“Ci troviamo in una situazione peggiore
di quella di nove anni fa, quando l’obiettivo di sradicare la fame entro
il 2030 venne ufficialmente assunto”.
ilfattoquotidiano.it Thomas Brambilla
Sono le parole di David Laborde, economista della FAO e autore del rapporto The State of Food Security and Nutrition in the World 2024 sulla fame nel mondo e la sicurezza alimentare recentemente pubblicato dalle Nazioni Unite in occasione del prossimo vertice G20 in Brasile.
E l’obiettivo di cui parla è il secondo nell’elenco in vista del 2030.
Una situazione, quella delineata dagli esperti dell’Onu, che mette in risalto una netta stagnazione dei progressi su sicurezza alimentare e malnutrizione
rispetto agli ultimi anni e che disegna una situazione che sembra
assomigliare a quella che si riscontrava a cavallo fra 2008 e 2009,
tanto che l’obiettivo reale di sconfiggere la fame
entro il 2030 sembra ormai compromesso, salvo un radicale cambio di
passo e un rinnovato impegno globale.
L’unico ambito in cui si è
registrato un concreto miglioramento rispetto ai singoli obiettivi
prefissati è quello del tasso di allattamento esclusivo al seno che ha raggiunto il 48% dei neonati.
Sono principalmente conflitti, instabilità economica e cambiamento climatico le cause che nel 2023 hanno portato 2,33 miliardi di persone a fare i conti con un’insicurezza alimentare di vario grado, costringendo alla fame ben 733 milioni di persone (circa una persona su 11 a livello mondiale) e quasi il 29% della popolazione mondiale a saltare occasionalmente i pasti.
Secondo il rapporto, dal 2022 al 2023 il fenomeno della fame si è aggravato nell’Asia occidentale, nei Caraibi e nella maggior parte delle sotto-regioni africane e, se le tendenze attuali non accenneranno a cambiare, entro la fine del secolo saranno circa 582 milioni gli individui che si troveranno in uno stato di denutrizione cronica, metà dei quali in Africa
che è già oggi il continente più colpito con una persona su cinque che
soffre la fame.
La distribuzione geografica della popolazione colpita da
malnutrizione continua infatti ad aumentare in Africa (20,4%), rimane
stabile in Asia (8,1%), dove però è concentrata più della metà degli
affamati del mondo, e mostra dei segni di leggero miglioramento in
America Latina (6,2%).
Il rapporto, redatto da cinque agenzie che sono rispettivamente
l’Organizzazione per l’alimentazione e l’agricoltura con sede a Roma, il
Fondo internazionale per lo sviluppo agricolo delle Nazioni Unite, il
Fondo delle Nazioni Unite per l’infanzia (UNICEF), l’Organizzazione
mondiale della sanità e il Programma alimentare mondiale, si sofferma
anche sulla qualità dell’alimentazione asserendo che nel 2023 un terzo della popolazione mondiale non ha avuto accesso regolare a cibo sano.

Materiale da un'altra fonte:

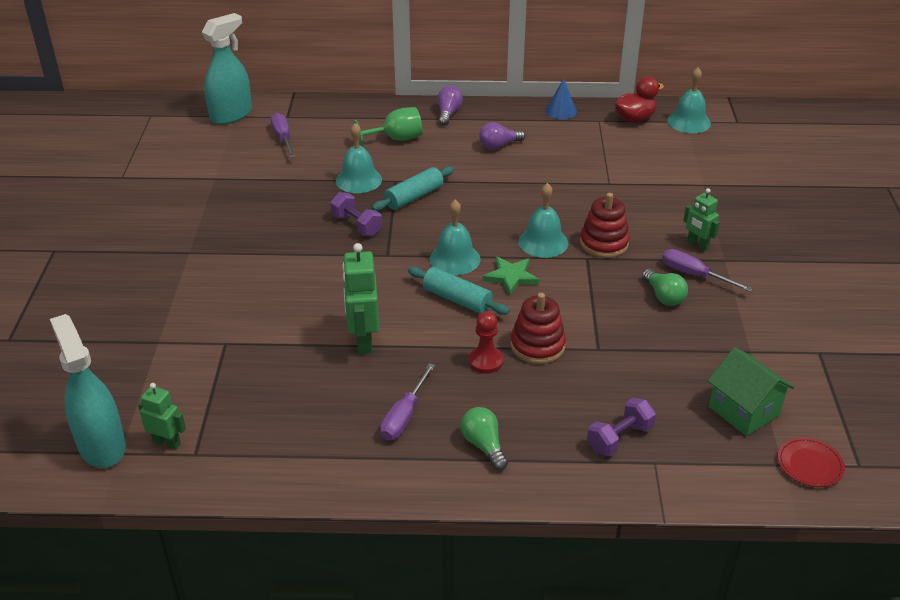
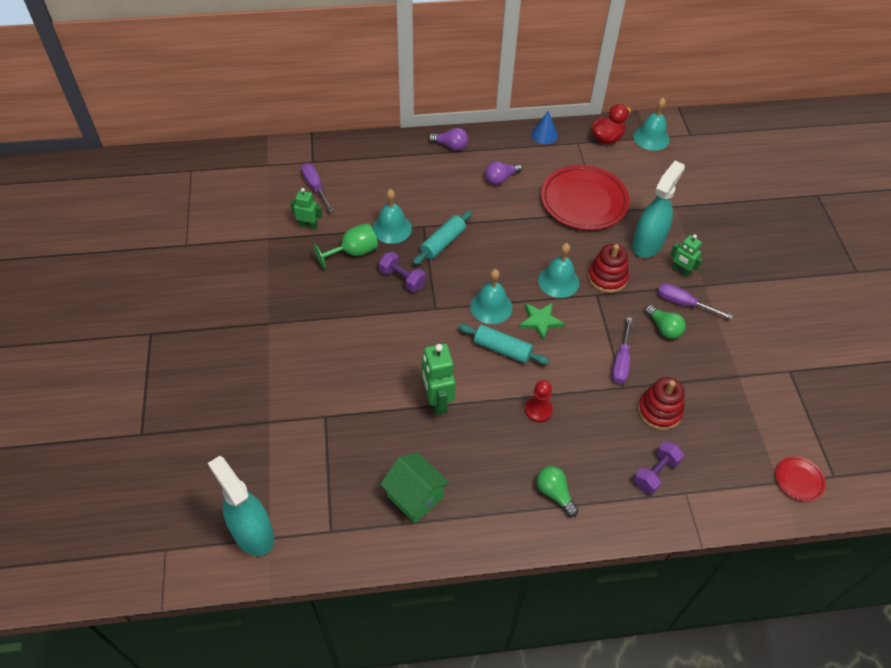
camera: 10 degrees left, 15 degrees up
(167, 442) = (305, 522): green robot -> green robot (308, 225)
(231, 115) = (263, 164): turquoise spray bottle -> turquoise spray bottle (647, 244)
(396, 139) = (413, 179): green goblet -> green goblet (353, 252)
(404, 416) = (487, 472): purple screwdriver -> purple screwdriver (621, 361)
(448, 113) = (450, 146): purple light bulb -> purple light bulb turned 105 degrees clockwise
(537, 346) = (575, 389): red stacking toy -> red stacking toy (659, 411)
(593, 172) = (584, 201): none -> red plate
(744, 411) = (743, 435): green house -> green house (415, 496)

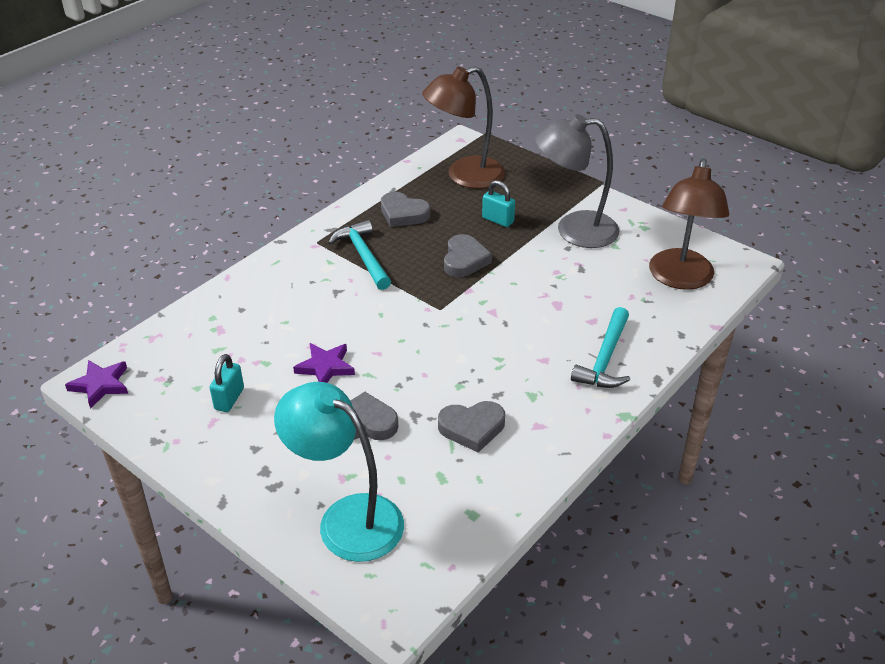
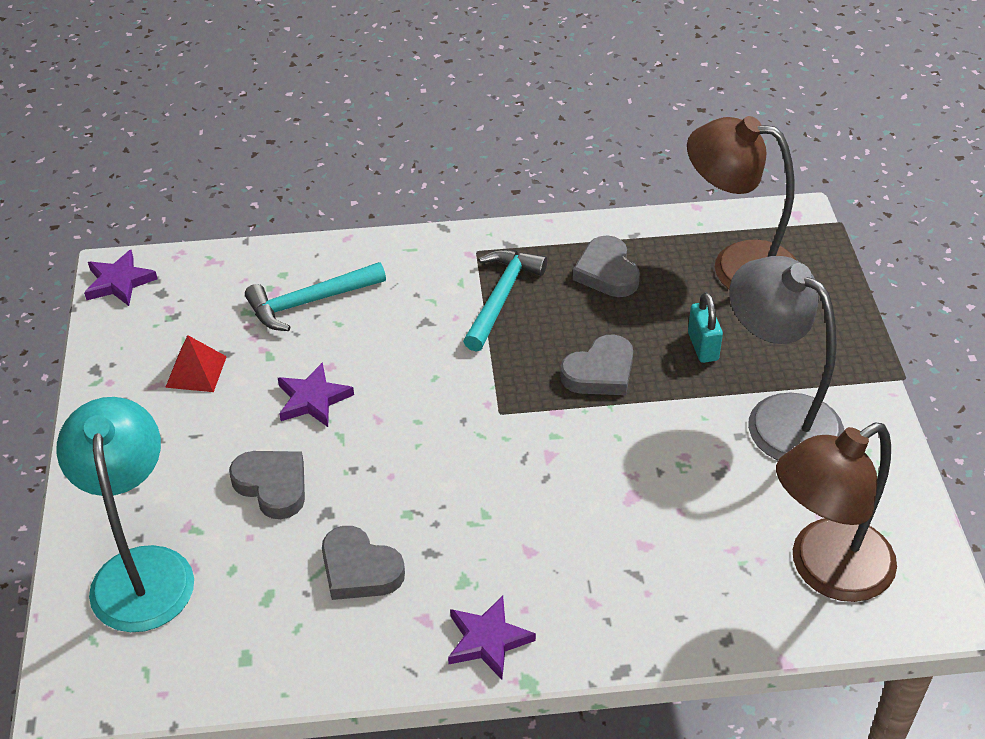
camera: 45 degrees right, 5 degrees up
(229, 399) = (196, 371): turquoise padlock -> red pyramid
(581, 412) = (487, 640): none -> purple star
(605, 358) = (597, 600): turquoise hammer -> turquoise hammer (310, 302)

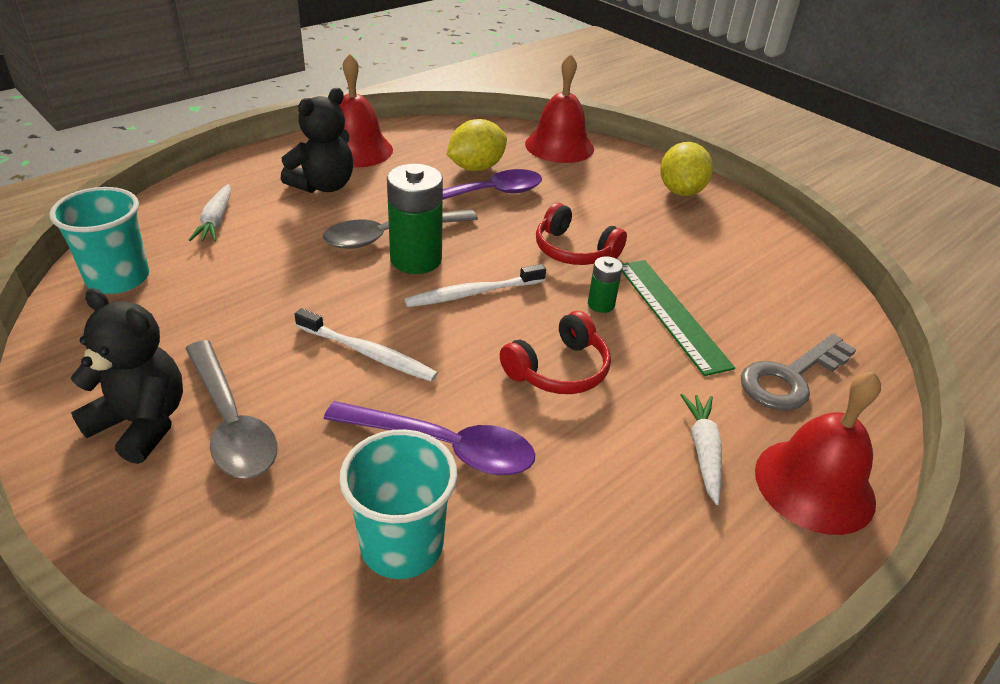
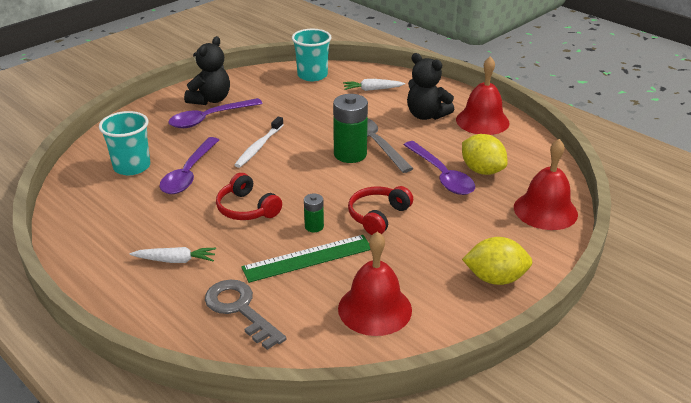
camera: 90 degrees right, 5 degrees down
(231, 423) = (209, 119): grey spoon -> purple spoon
(473, 293) = (318, 176): white toothbrush -> none
(814, 485) = (143, 303): red bell -> red bell (375, 309)

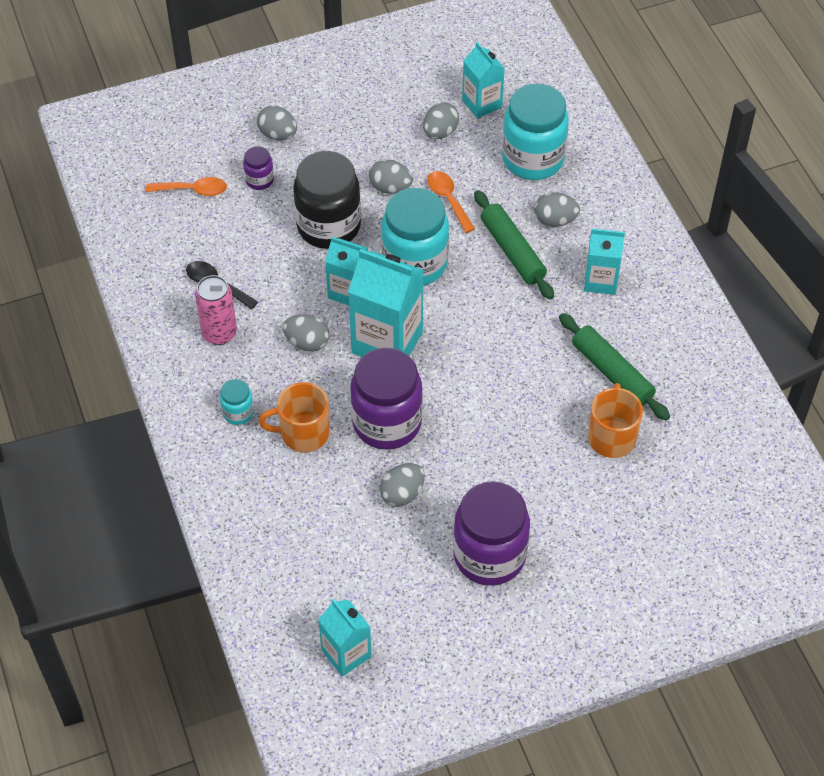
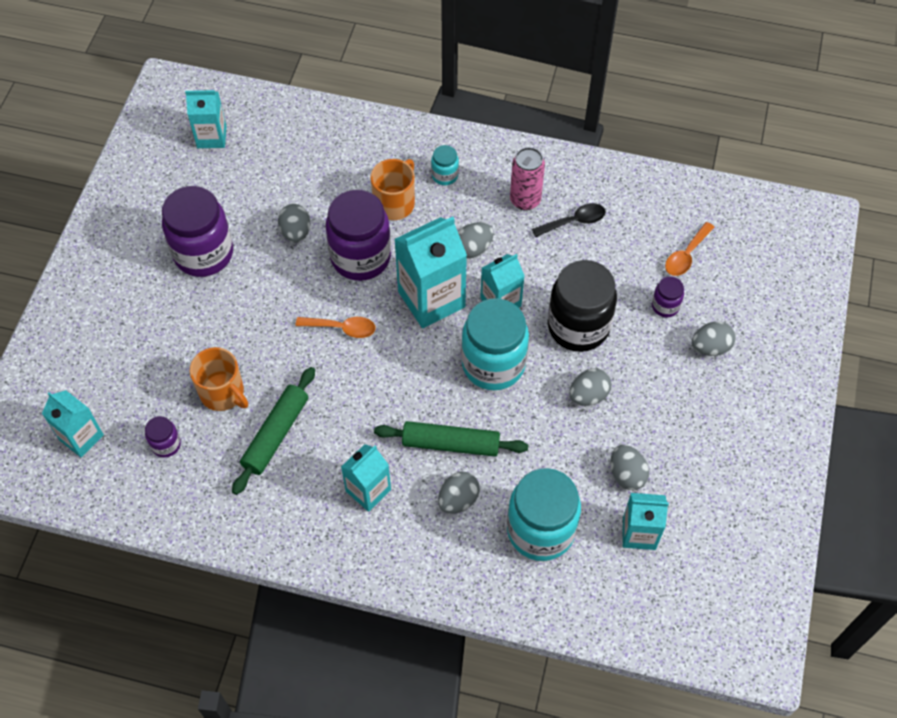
camera: 125 degrees right, 5 degrees up
(448, 200) = (542, 431): orange spoon -> orange spoon (342, 328)
(612, 372) = (276, 434): green rolling pin -> green rolling pin turned 60 degrees counterclockwise
(694, 445) = (166, 444): none -> purple jar
(748, 515) = (81, 437): none -> turquoise carton

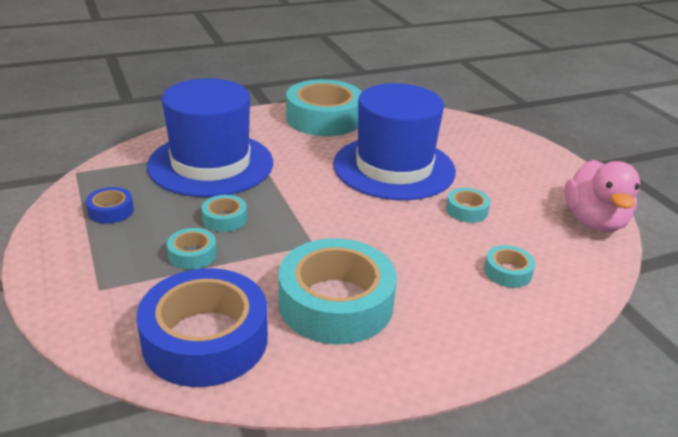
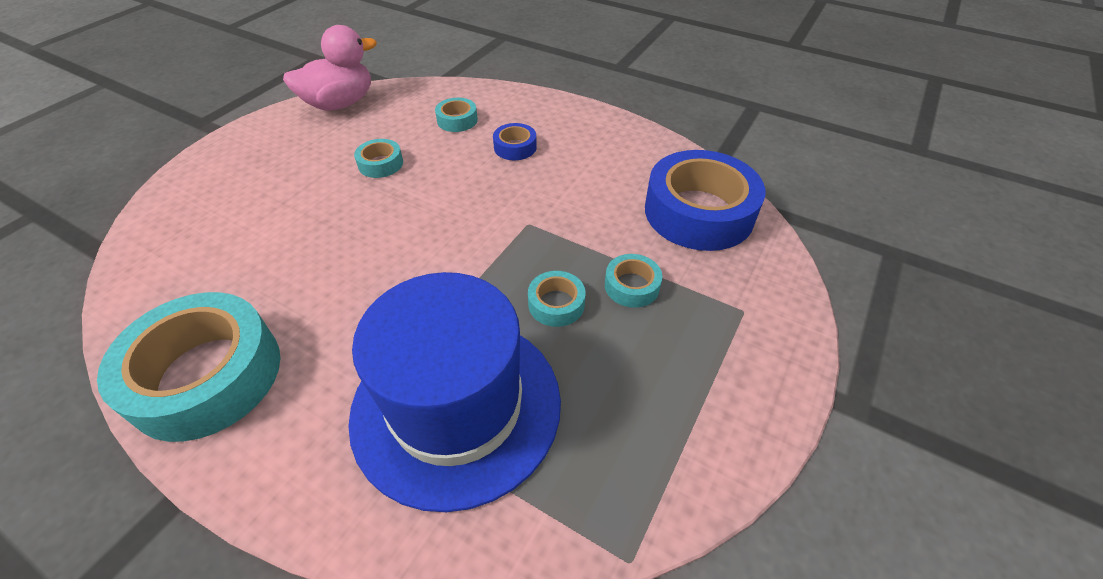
camera: 125 degrees left, 15 degrees up
(111, 211) = (652, 416): blue tape -> blue tape (515, 147)
(336, 303) = (585, 175): turquoise tape -> none
(394, 167) = (327, 238): blue hat -> none

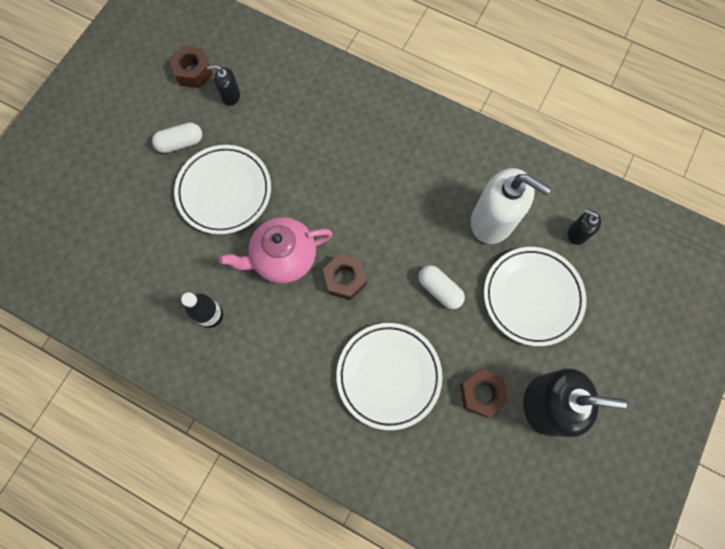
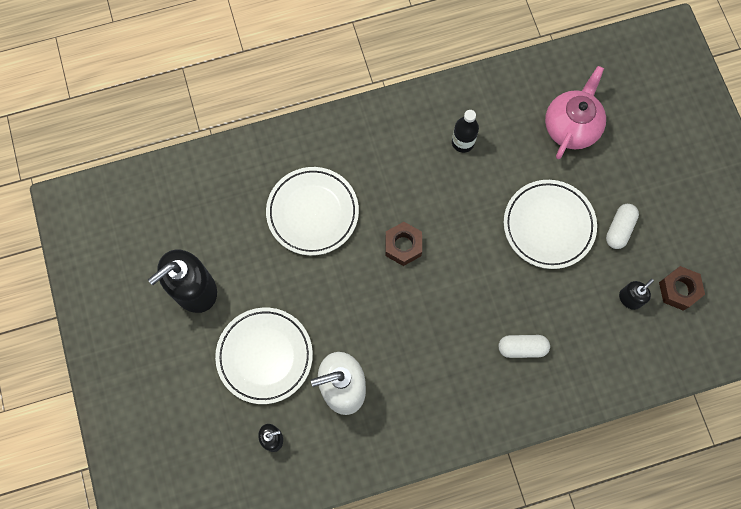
camera: 135 degrees right, 0 degrees up
(283, 257) = (458, 221): pink teapot -> pink teapot (571, 127)
(439, 289) = (333, 300): white capsule -> white capsule (522, 348)
(481, 393) = (243, 257): brown nut -> none

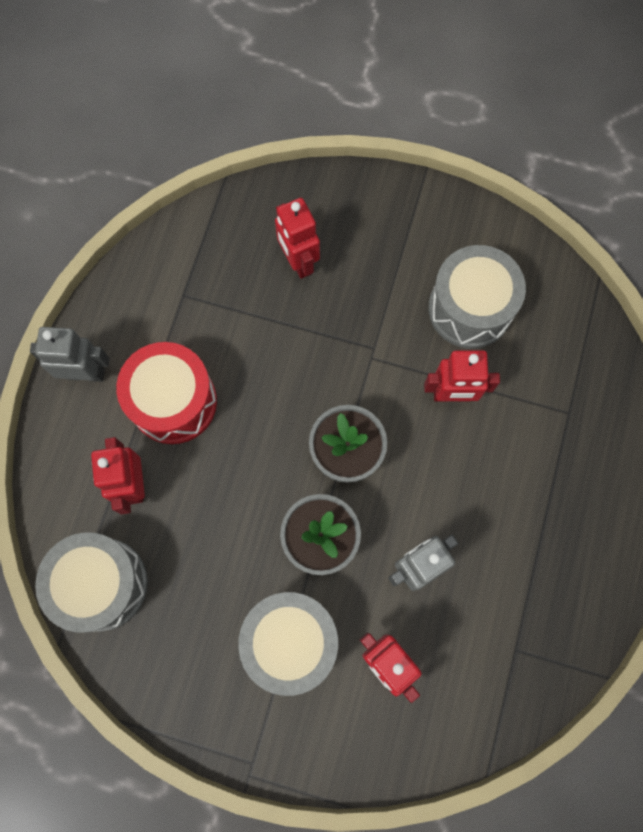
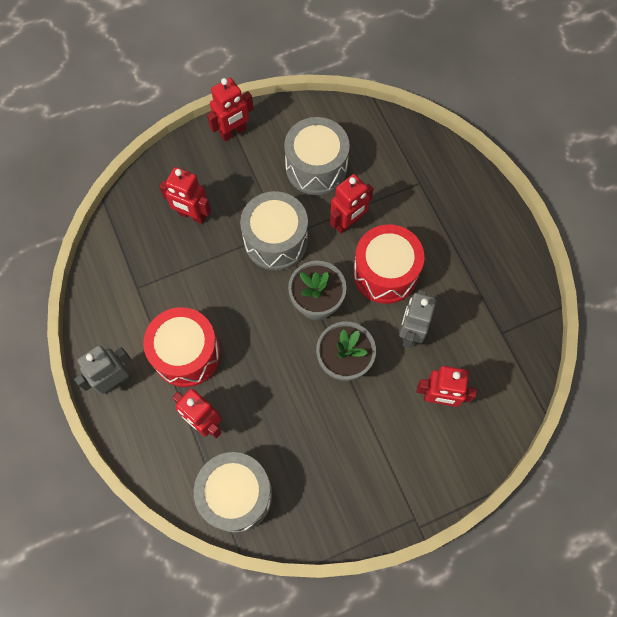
camera: 40 degrees left, 5 degrees down
(290, 641) = (376, 432): grey drum -> grey drum (276, 240)
(414, 204) = (233, 132): none -> red robot
(445, 481) = (385, 273): none -> red drum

Sul fattore qualitativo incide pesantemente il livello di reddito
dei Paesi interessati. Le stime aggiornate hanno mostrato che lo scorso
anno nei Paesi a basso reddito il 71,5% delle persone non era in grado
di permettersi una dieta sana, contro il 6,3% dei Paesi ad alto reddito.
A differenza delle carestie,
che sono facilmente individuabili e su cui è più facile intervenire con
tempestività, puntualizzano gli autori del rapporto, gli effetti di una
cattiva alimentazione nel lungo periodo hanno un impatto negativo sullo
sviluppo fisico e mentale di bambini e neonati e possono rendere gli adulti più esposti a infezioni e malattie.
“La sicurezza alimentare – aggiunge Laborde – richiede più sforzi
della semplice distribuzione di sacchi di riso e farina in situazioni di
emergenza”.
In primis, secondo il rapporto, è necessario uno sforzo
maggiore per sostenere piccoli agricoltori delle aree rurali e garantire loro accesso a fonti energetiche
per elettrificare i sistemi di irrigazione.
Ma i pilastri più
importanti in vista di un netto miglioramento rimangono due: le risorse
economiche e il coordinamento degli sforzi.
Secondo le stime monetarie,
per raggiungere l’obiettivo fissato al 2030 è necessaria una cifra
economica che va da 176 miliardi a 3,98 trilioni di dollari
da impiegare nel settore e soprattutto un maggiore coordinamento degli
sforzi di tutte le agenzie internazionali e i gruppi di aiuto che,
secondo il rapporto, costituiscono una “proliferazione eccessiva di
attori che realizzano per lo più progetti di piccole dimensioni e a
breve termine”.
Un insieme di azioni quanto mai necessarie dal momento
che “il costo dell’inazione supera di gran lunga il costo dell’azione richiesta dal presente rapporto”.